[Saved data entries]
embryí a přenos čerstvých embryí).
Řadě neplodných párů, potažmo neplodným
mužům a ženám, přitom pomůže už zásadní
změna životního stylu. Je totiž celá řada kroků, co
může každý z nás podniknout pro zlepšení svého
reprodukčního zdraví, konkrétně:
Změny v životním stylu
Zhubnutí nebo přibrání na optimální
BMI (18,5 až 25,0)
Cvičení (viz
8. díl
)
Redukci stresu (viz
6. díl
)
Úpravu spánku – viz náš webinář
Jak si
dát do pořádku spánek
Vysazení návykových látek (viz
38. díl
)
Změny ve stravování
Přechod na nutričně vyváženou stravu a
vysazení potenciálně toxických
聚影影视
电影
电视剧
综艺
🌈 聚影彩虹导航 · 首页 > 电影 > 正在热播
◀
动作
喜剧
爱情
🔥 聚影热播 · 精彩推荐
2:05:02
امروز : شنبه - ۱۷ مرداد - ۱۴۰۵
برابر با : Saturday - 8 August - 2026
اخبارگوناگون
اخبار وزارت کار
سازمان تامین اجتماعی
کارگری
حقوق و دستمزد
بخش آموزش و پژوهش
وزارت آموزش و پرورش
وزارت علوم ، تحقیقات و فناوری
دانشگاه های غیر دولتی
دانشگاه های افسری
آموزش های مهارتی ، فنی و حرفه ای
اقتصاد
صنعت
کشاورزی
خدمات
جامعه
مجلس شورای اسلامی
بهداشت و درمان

---

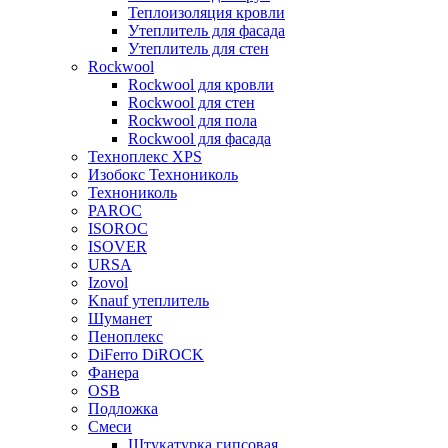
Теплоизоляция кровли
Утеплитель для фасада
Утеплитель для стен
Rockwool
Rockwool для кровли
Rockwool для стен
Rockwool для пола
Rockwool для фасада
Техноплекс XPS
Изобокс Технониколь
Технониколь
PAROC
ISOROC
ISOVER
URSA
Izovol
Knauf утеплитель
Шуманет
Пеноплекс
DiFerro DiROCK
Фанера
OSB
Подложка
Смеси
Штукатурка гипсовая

---

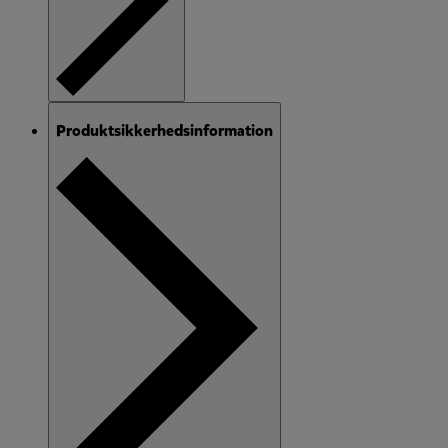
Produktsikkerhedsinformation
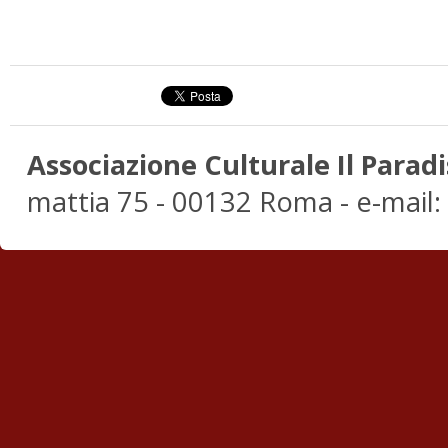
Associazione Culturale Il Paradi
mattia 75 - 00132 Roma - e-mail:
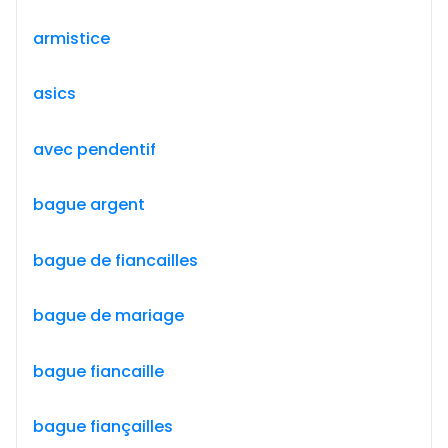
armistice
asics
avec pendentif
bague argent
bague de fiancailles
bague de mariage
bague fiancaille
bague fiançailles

## PROBLEM TO WORK ON:
Transcribe, character for character, the part of the material that opens with the line containing "embryí a přenos čerstvých embryí)." and closes with the line containing "dát do pořádku spánek", including both of those lines.

## EXPECTED ANSWER:
embryí a přenos čerstvých embryí).
Řadě neplodných párů, potažmo neplodným
mužům a ženám, přitom pomůže už zásadní
změna životního stylu. Je totiž celá řada kroků, co
může každý z nás podniknout pro zlepšení svého
reprodukčního zdraví, konkrétně:
Změny v životním stylu
Zhubnutí nebo přibrání na optimální
BMI (18,5 až 25,0)
Cvičení (viz
8. díl
)
Redukci stresu (viz
6. díl
)
Úpravu spánku – viz náš webinář
Jak si
dát do pořádku spánek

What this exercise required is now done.